Has anyone heard of the following:

One option not only for the pt with an NSAID allergy, but for the pt with an allergy list that goes on for pages, is to try a test dose of a medication. Not a systemic full dose IV piggy back, but a 0.2 ml intradermal dose (much like the PPD for TB testing). After giving this dose, wait and watch for 10 min, if there is no expanding erythema or other signs of allergic reaction, it may be okay to proceed with a full dose. Preferable in pts with allergic reaction that does not include true anaphylaxis.

Bryan H. -

Hi Andrew. Thanks for your comment. As you mentioned, these patients are particularly challenging when assessing all of the allergies. Are they just intolerances or are they true anaphylaxis-provoking reactions? We have a similar protocol to what you describe for penicillin-related allergies like cephalosporin. A test dose of 10% is given over 5 minutes. If the patient tolerates it after 30 minutes, we give the full dose. I haven't seen too many protocols specific for NSAIDS, but it's definitely worth exploring with your allergy folks to see if you can create one.
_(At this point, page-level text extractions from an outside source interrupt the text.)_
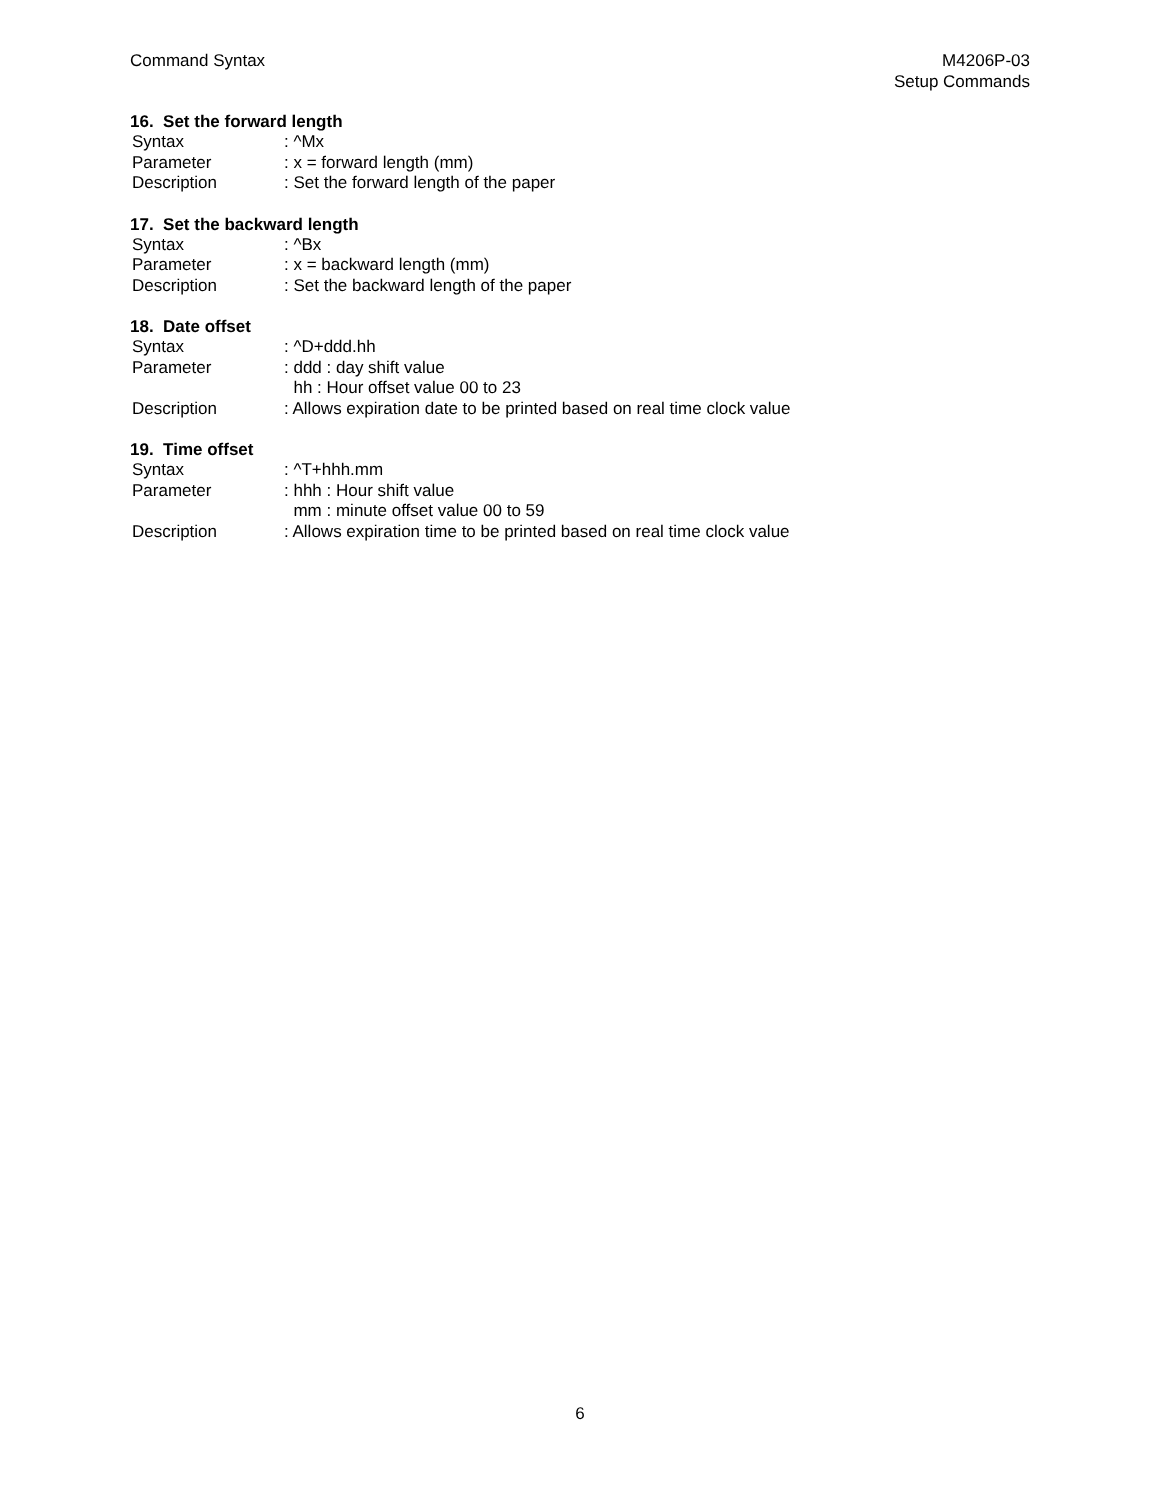Command Syntax M4206P-03
Setup Commands
16. Set the forward length
| Syntax | : ^Mx |
| Parameter | : x = forward length (mm) |
| Description | : Set the forward length of the paper |
17. Set the backward length
| Syntax | : ^Bx |
| Parameter | : x = backward length (mm) |
| Description | : Set the backward length of the paper |
18. Date offset
| Syntax | : ^D+ddd.hh |
| Parameter | : ddd : day shift value hh : Hour offset value 00 to 23 |
| Description | : Allows expiration date to be printed based on real time clock value |
19. Time offset
| Syntax | : ^T+hhh.mm |
| Parameter | : hhh : Hour shift value mm : minute offset value 00 to 59 |
| Description | : Allows expiration time to be printed based on real time clock value |
6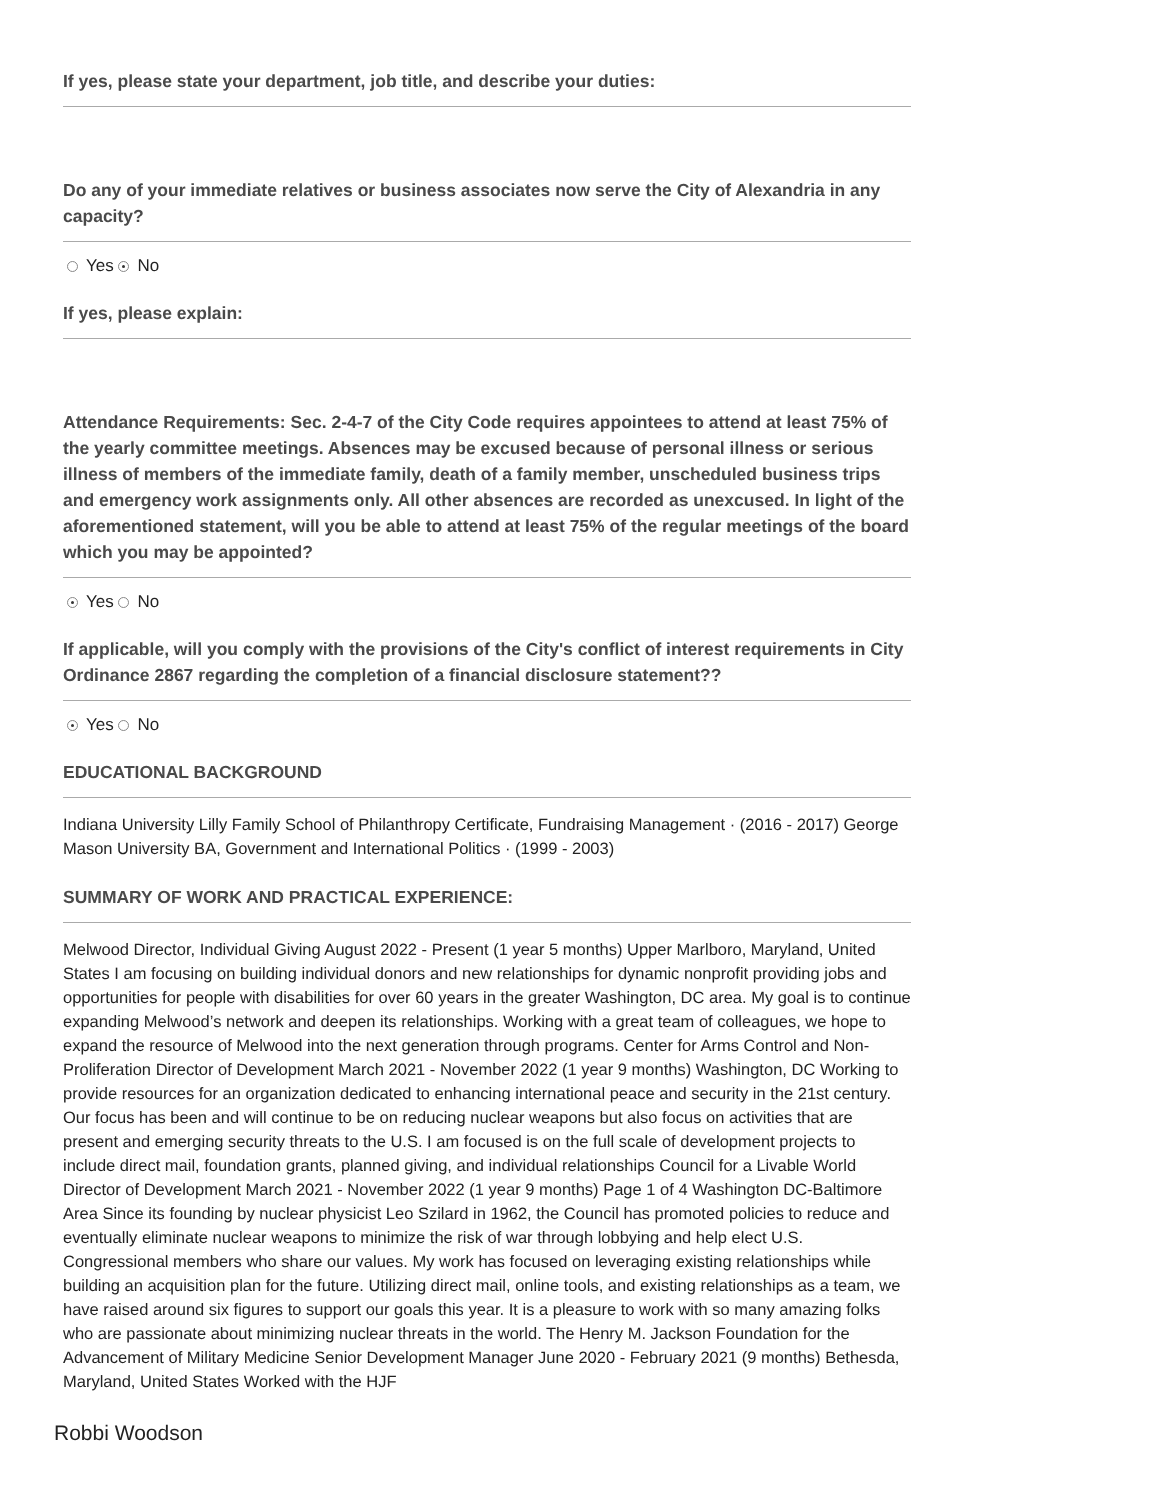If yes, please state your department, job title, and describe your duties:
Do any of your immediate relatives or business associates now serve the City of Alexandria in any capacity?
Yes No
If yes, please explain:
Attendance Requirements: Sec. 2-4-7 of the City Code requires appointees to attend at least 75% of the yearly committee meetings. Absences may be excused because of personal illness or serious illness of members of the immediate family, death of a family member, unscheduled business trips and emergency work assignments only. All other absences are recorded as unexcused. In light of the aforementioned statement, will you be able to attend at least 75% of the regular meetings of the board which you may be appointed?
Yes No
If applicable, will you comply with the provisions of the City's conflict of interest requirements in City Ordinance 2867 regarding the completion of a financial disclosure statement??
Yes No
EDUCATIONAL BACKGROUND
Indiana University Lilly Family School of Philanthropy Certificate, Fundraising Management · (2016 - 2017) George Mason University BA, Government and International Politics · (1999 - 2003)
SUMMARY OF WORK AND PRACTICAL EXPERIENCE:
Melwood Director, Individual Giving August 2022 - Present (1 year 5 months) Upper Marlboro, Maryland, United States I am focusing on building individual donors and new relationships for dynamic nonprofit providing jobs and opportunities for people with disabilities for over 60 years in the greater Washington, DC area. My goal is to continue expanding Melwood’s network and deepen its relationships. Working with a great team of colleagues, we hope to expand the resource of Melwood into the next generation through programs. Center for Arms Control and Non-Proliferation Director of Development March 2021 - November 2022 (1 year 9 months) Washington, DC Working to provide resources for an organization dedicated to enhancing international peace and security in the 21st century. Our focus has been and will continue to be on reducing nuclear weapons but also focus on activities that are present and emerging security threats to the U.S. I am focused is on the full scale of development projects to include direct mail, foundation grants, planned giving, and individual relationships Council for a Livable World Director of Development March 2021 - November 2022 (1 year 9 months) Page 1 of 4 Washington DC-Baltimore Area Since its founding by nuclear physicist Leo Szilard in 1962, the Council has promoted policies to reduce and eventually eliminate nuclear weapons to minimize the risk of war through lobbying and help elect U.S. Congressional members who share our values. My work has focused on leveraging existing relationships while building an acquisition plan for the future. Utilizing direct mail, online tools, and existing relationships as a team, we have raised around six figures to support our goals this year. It is a pleasure to work with so many amazing folks who are passionate about minimizing nuclear threats in the world. The Henry M. Jackson Foundation for the Advancement of Military Medicine Senior Development Manager June 2020 - February 2021 (9 months) Bethesda, Maryland, United States Worked with the HJF
Robbi Woodson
The good news is that true life-threatening allergies to NSAIDS are relatively rare.

James C. -

Bryan, for this topic, are you counting aspirin as an NSAID? Both are COX inhibitors, but If a patient is allergic to one, are you withholding the other?

Bryan H. -

James, great question. We didn't specifically talk about aspirin in this segment. The true IgE-mediated reactions to NSAIDS tend to be to a single agent. Structurally similar ones could trigger the same reaction. Aspirin is structurally different from the traditional NSAIDs. So, patients are likely able to tolerate aspirin even if they've had an intolerance to an NSAID in the past. True anaphylaxis to an NSAID should probably trigger a more thorough investigation with allergy testing before prescribing aspirin, even though the 'cross-reactivity' risk is low.